Her 1961 unpublished manuscript, "The days of Edith Jordan Gardner", is preserved at the Stanford University Archives and is used are reference material by other authors, like Harriet Kofalk for "No woman tenderfoot: Florence Merriam Bailey, pioneer naturalist".

Being one of the last surviving persons who were present at Stanford University inauguration in 1891, in 1962 she was included in the essay "Stanford Mosaic", edited by Edith R. Mirrielees, collecting memoirs of people attending Stanford. The compilation began with Jordan's essay, "The University and I Were Young Together," which included one of her memories of how, as the only telephone on campus was at their home, she used to bring messages they received to the various professors at the university offices on the Quad.

==Personal life==
Edith Jordan Gardner moved to Stanford, California, when her father was appointed president of Stanford University in 1891 and stayed with her parents until she had graduated from Stanford in 1897 and later moved to Los Angeles for a teaching position.

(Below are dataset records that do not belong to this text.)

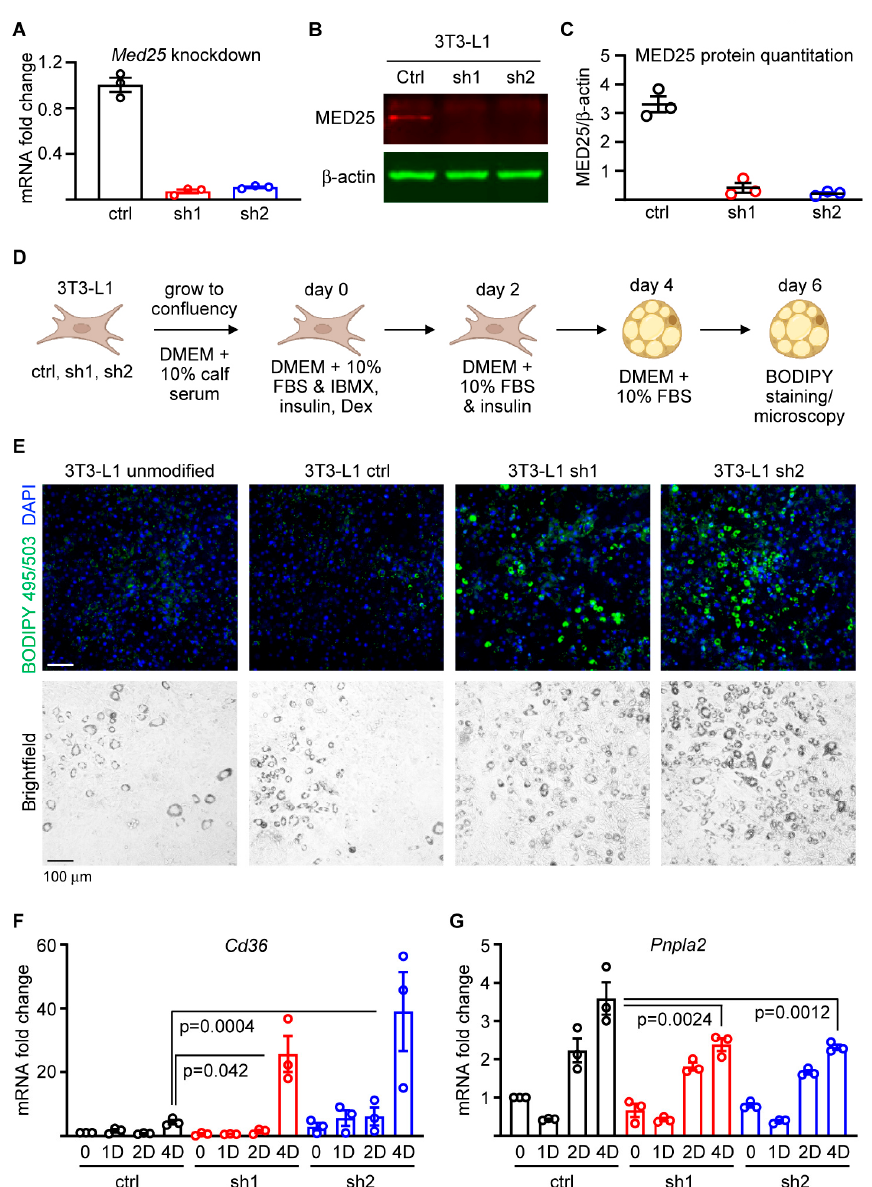
Figure 3. Med25 silencing enhances adipogenesis. ( A ) mRNA expression analysis validating Med25 expression knockdown relative to controls (ctrl–3T3-L1 infected with lentiviruses carrying blank vector) using two independent shRNAs (sh1 and sh2) that target Med25 . Fold-change was derived from the mean value of ctrl samples used as a relative reference. n = 3. Error bars = SEM. ( B ) Immunoblot of MED25 and β -actin in nuclear extracts from 3T3-L1 cells expressing sh1 and sh2. ( C ) Densitometry measurements of MED25 protein levels normalized to β -actin and represented in arbitrary units. n = 3. Error bars = SEM. ( D ) Adipocyte differentiation schema using the ctrl and two (sh1, sh2) Med25 KD cells. Dex denotes dexamethasone. ( E ) BODIPY 495/503 and DAPI staining on 3T3-L1 cells differentiated into adipocytes for 6 days. Bright-field image is also shown to reveal lipid-filled, differentiated adipocytes. Representative images from three independent differentiation experiments are shown. Scale bar = 100 µ m. ( F , G ) qPCR analyses of Cd36 ( F ) and Pnpla2 ( G ) at undifferentiated (0), 1 day (1D), 2 days (2D), and 4 days (4D) post initiation of adipogenic differentiation. p values were derived using one-way ANOVA with Tukey’s post hoc. Fold-change values were derived by setting the ctrl 0 h sample value for each respective set as “1”. n = 3. Error bars =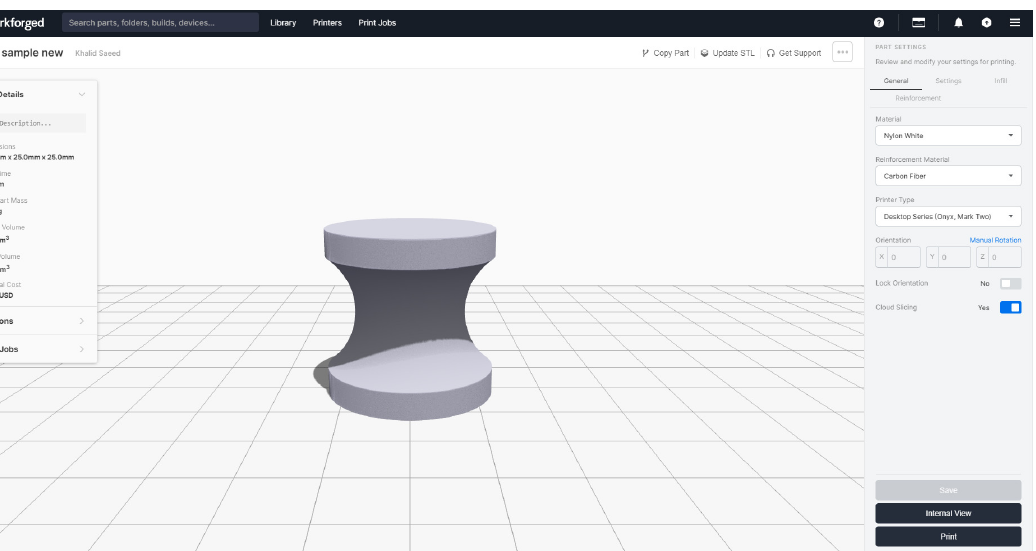
Figure 1. Sample design and the amount of polymer and fibre calculated by the slicing software (Eiger).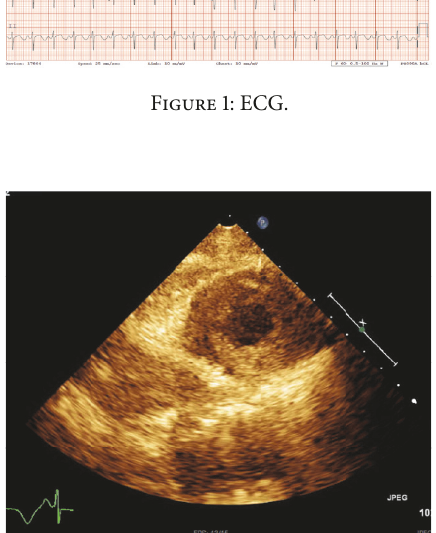
Figure 2: Echocardiogram showing apical hypokinesia.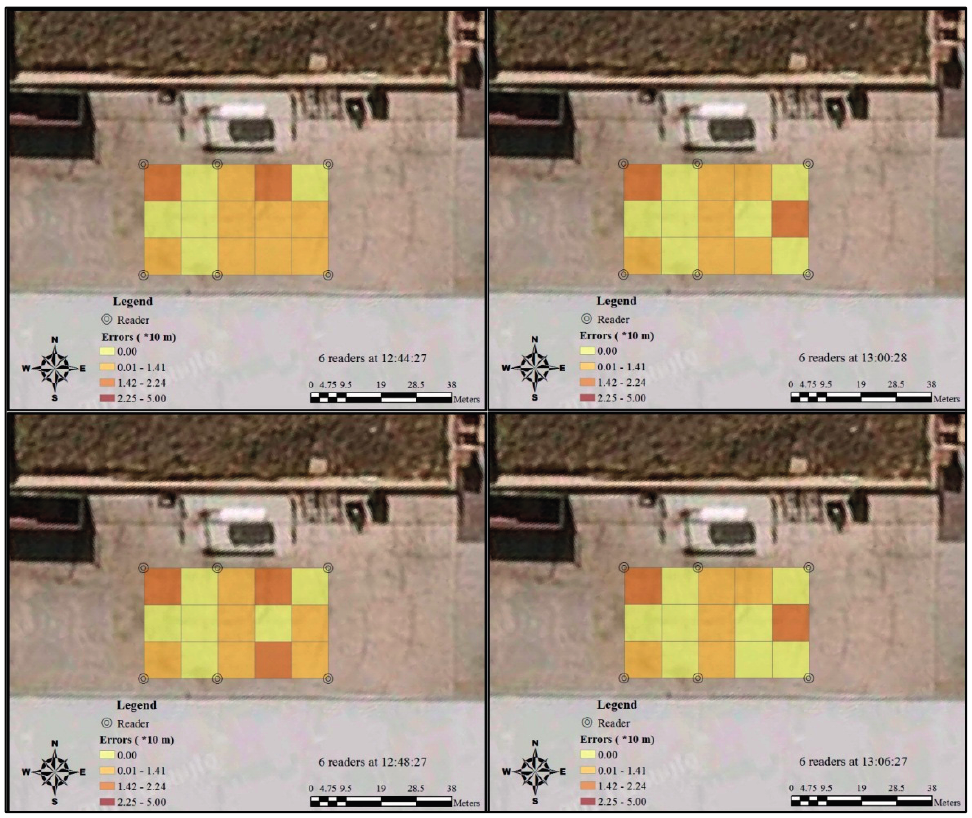
Figure 6. Temporal variation of RFID error distribution in the discrete grids by six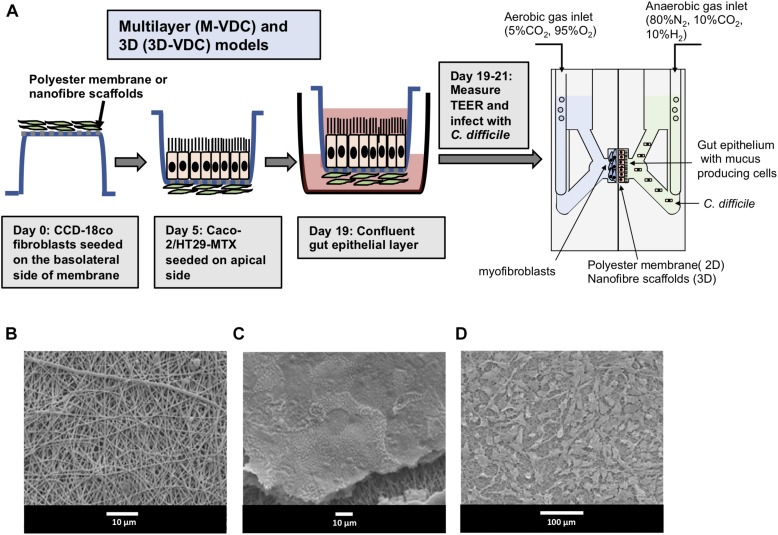
Scheme for generation of multilayer (M-VDC) and 3D (3D-VDC) models containing fibroblast cells and cell growth on the electrospun nanofibrous matrix. (A) Fibroblast cells were first seeded on the basolateral side of the Snapwell or nanofiber scaffold for the M-VDC and 3D-VDC models for 5 days. Thereafter, IECs were cultured on the apical side for 2 weeks before placing the Snapwell insert between two halves of the chamber. C. difficile was infected apically while maintaining anaerobic conditions and the basolateral compartment was perfused with 5% CO2 and 95% air. (B) Polyethylene terephthalate (PET; 10% w/v) was electrospun and exhibited a uniform nanofibrous matrix as determined by scanning electron microscopy. (C) Caco-2 epithelial cells were able to form a confluent monolayer on the nanofibrous scaffolds (the scaffold can be seen underneath the cells following processing for SEM). (D) The CCD-18co cells proliferated across the nanofibrous scaffold forming cell processes to adhere to the nanofibers.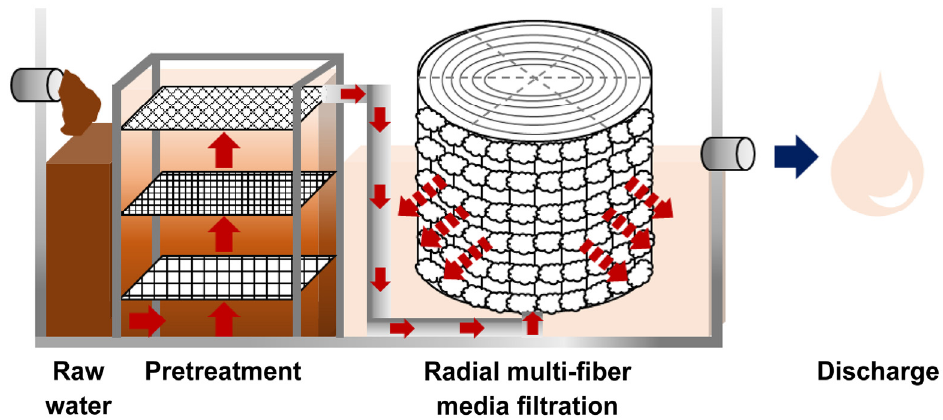
Figure 1. Schematic of the radial multifiber media filtration process for CSOs.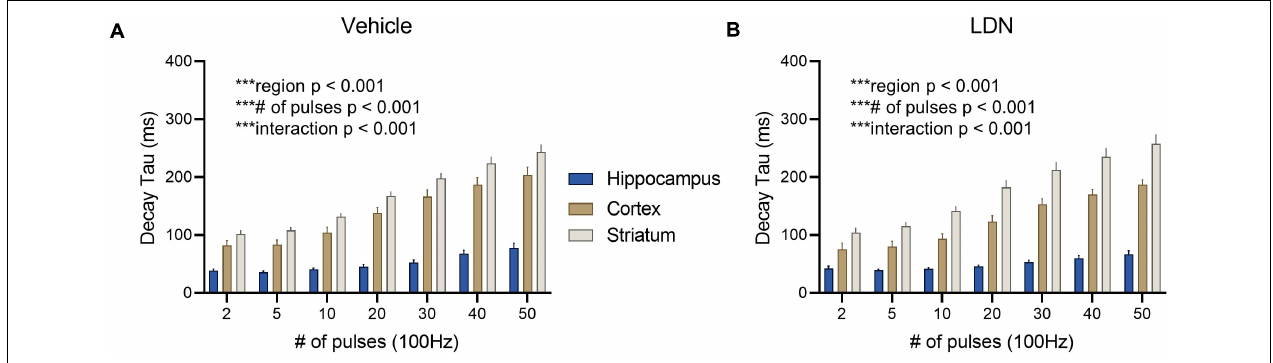
FIGURE 8 | The effect of LDN on regional differences in glutamate clearance. (A) Mean ( ± S.E.M) iGluSnFR decay tau values to compare regional differences in glutamate clearance in vehicle-treated mice. (B) Mean ( ± S.E.M) iGluSnFR decay tau values to compare regional differences in glutamate clearance in LDN-treated mice. *** p <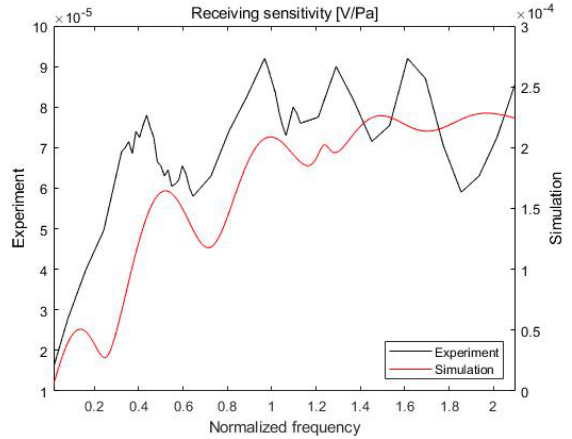
Figure 7. Receiving sensitivity of the proposed sensor.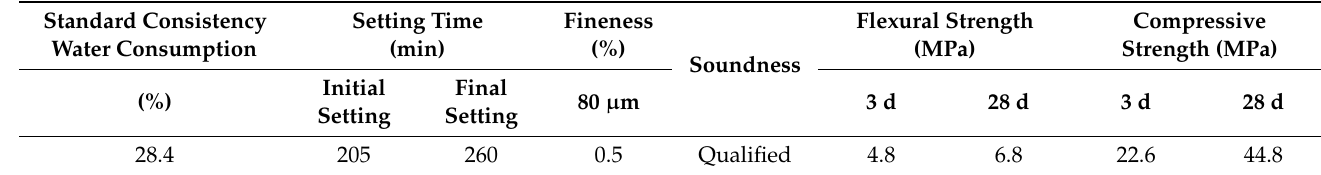
Table 1. Physical properties of the cement.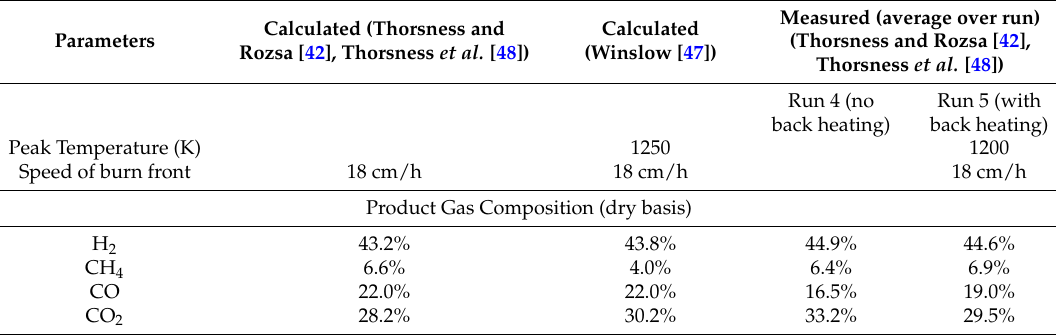
Table 7. Steady-state temperature and major constituents of outlet gas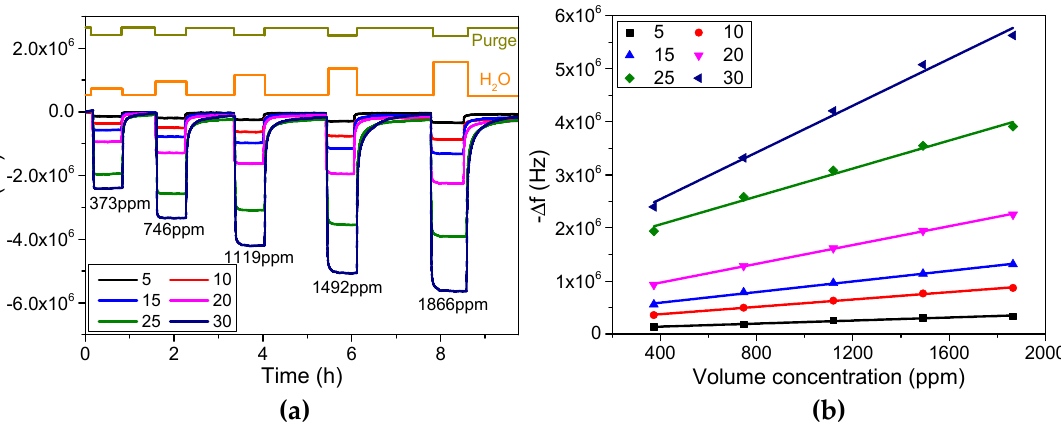
Figure 7. Humidity sensing via PET-coated FBAR. ( a ) Real-time responses of FBARs with the volume concentration of water vapor changing from 373 ppm to 1866 ppm. The number of PSS/PDDA bilayers ranges from 5 to 30; ( b ) frequency shift with respect to the various volume concentration of water vapor and number of PSS/PDDA bilayers. Table 2. Sensitivity and linearity of FBARs coated with various number of PSS/PDDA bilayers with the volume concentration of water vapor changing from 373 ppm to 1866 ppm.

In 1909, she was engaged to Edward Berwick Jr. of Carmel. They met when both were students at Stanford. Both were well known in Los Angeles society. The engagement came as a surprise to their friends. Three weeks after the engagement was announced, Berwick was discovered dead of apparent natural causes in his parents' home in Pacific Grove, California, at the age of 34. Due to a winter storm that made roads impassable near Santa Barbara, both Edith Jordan and her father became stuck in transit and missed Berwick's funeral.

She had a summer house at Carmel-by-the-sea.

In 1915, she married Nathaniel Lyon Gardner (1864–1937), professor of botany at the University of California, Berkeley, and curator of the university herbarium. As botanist, he identified the Pacific marine algae. They met when Gardner was head of the department of biology at the Los Angeles Polytechnic High School while Jordan was head of the history department. They lived at 2901 Hillegass Avenue, Berkeley.

She died on June 16, 1965, in a convalescent home in Redwood City, California.